John Hunter, a 19th century English Congregational minister, wrote one of the most widely used worship books for the churches of his day. Among its resources is an invitation to the Lord’s Table that I believe strikes exactly the “right” in tone and content –
“Come to this sacred Table,
not because you must,
but because you may:
come to testify not that you are righteous,
but that you sincerely love our Lord Jesus Christ,
and desire to be His true disciples.
Come, not because you’re strong,
but because you’re weak;
Not because you have any claim on Heaven’s rewards,
but because in your frailty and sin you stand
in constant need of Heaven’s mercy and help.”
The right inward disposition to have for a “worthy” participation in the Lord’s Supper is to come –
“Out of our bondage, sorrow and night…
Into Christ’s freedom, gladness, and light…
Out of our sickness, into His health,
Out of our want and into His wealth,
Out of our sin and into Christ’s self…
Out of our shameful failure and loss…
Jesus, I come to Thee.”
I can’t do this for you, and you can’t do this for me. There’s nowhere to go for a Communion Token that will guarantee you an encounter with the living Christ or automatically provide you with an experience of saving grace.

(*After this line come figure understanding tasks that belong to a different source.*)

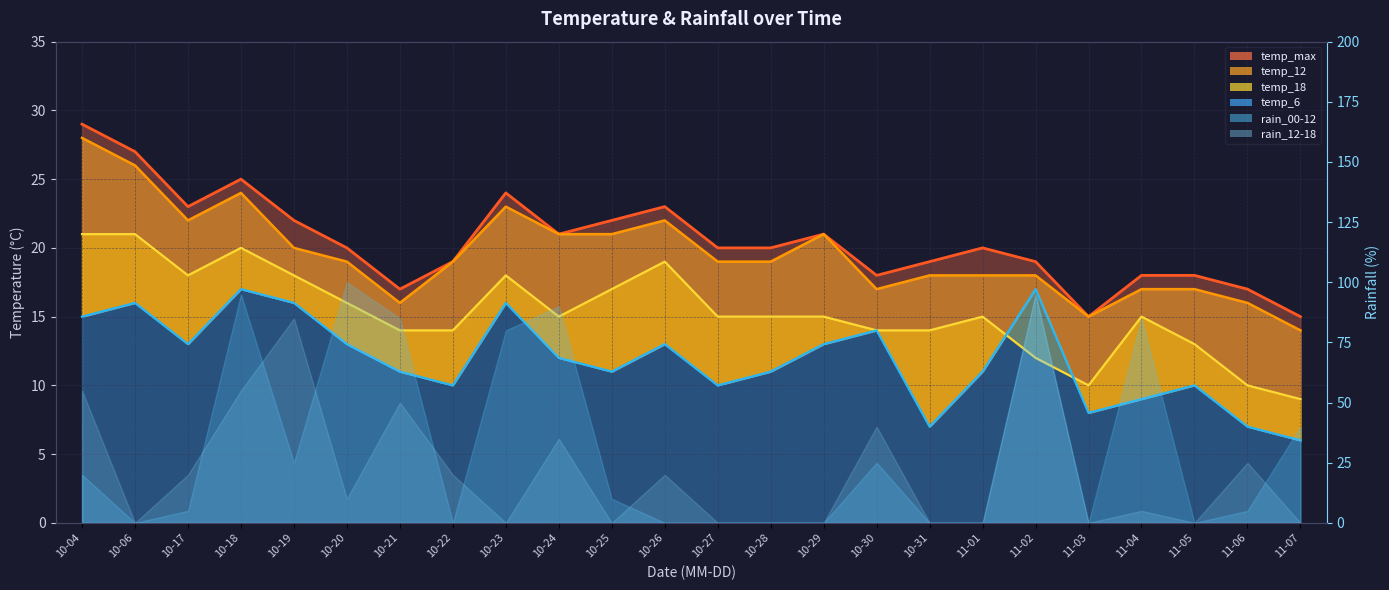

At 10-31, list the series in order from largest to smallest.

temp_max, temp_12, temp_18, temp_6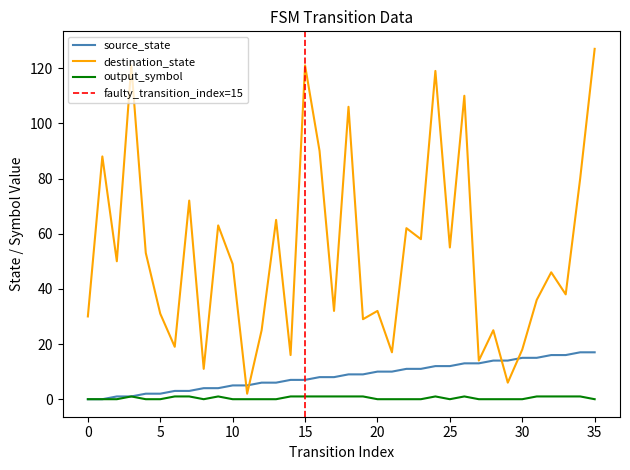

True or false: source_state and output_symbol intersect in this chart.

False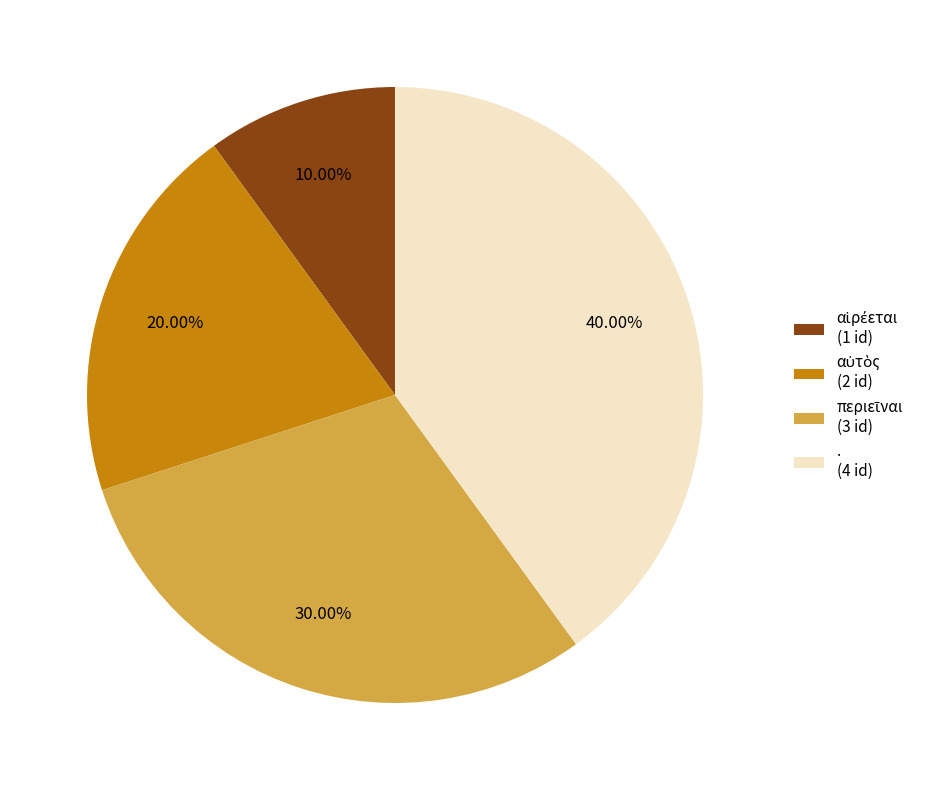

True or false: . accounts for 32% of the total.

False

In that story Jesus told about the two men who went up to the Temple to be with God, only one of them went home in right relation with God, and that was the one who prayed: “Lord, be merciful to me, a sinner.”
Our weekly observance of the Lord’s Supper as a church is the Gospel moment when –
“Upon the cross of Jesus our eyes at times can see
The very dying form of One Who suffered there for us…”
And where –
“…from our stricken hearts with tears two wonders we confess;
The wonders of redeeming love and our unworthiness.”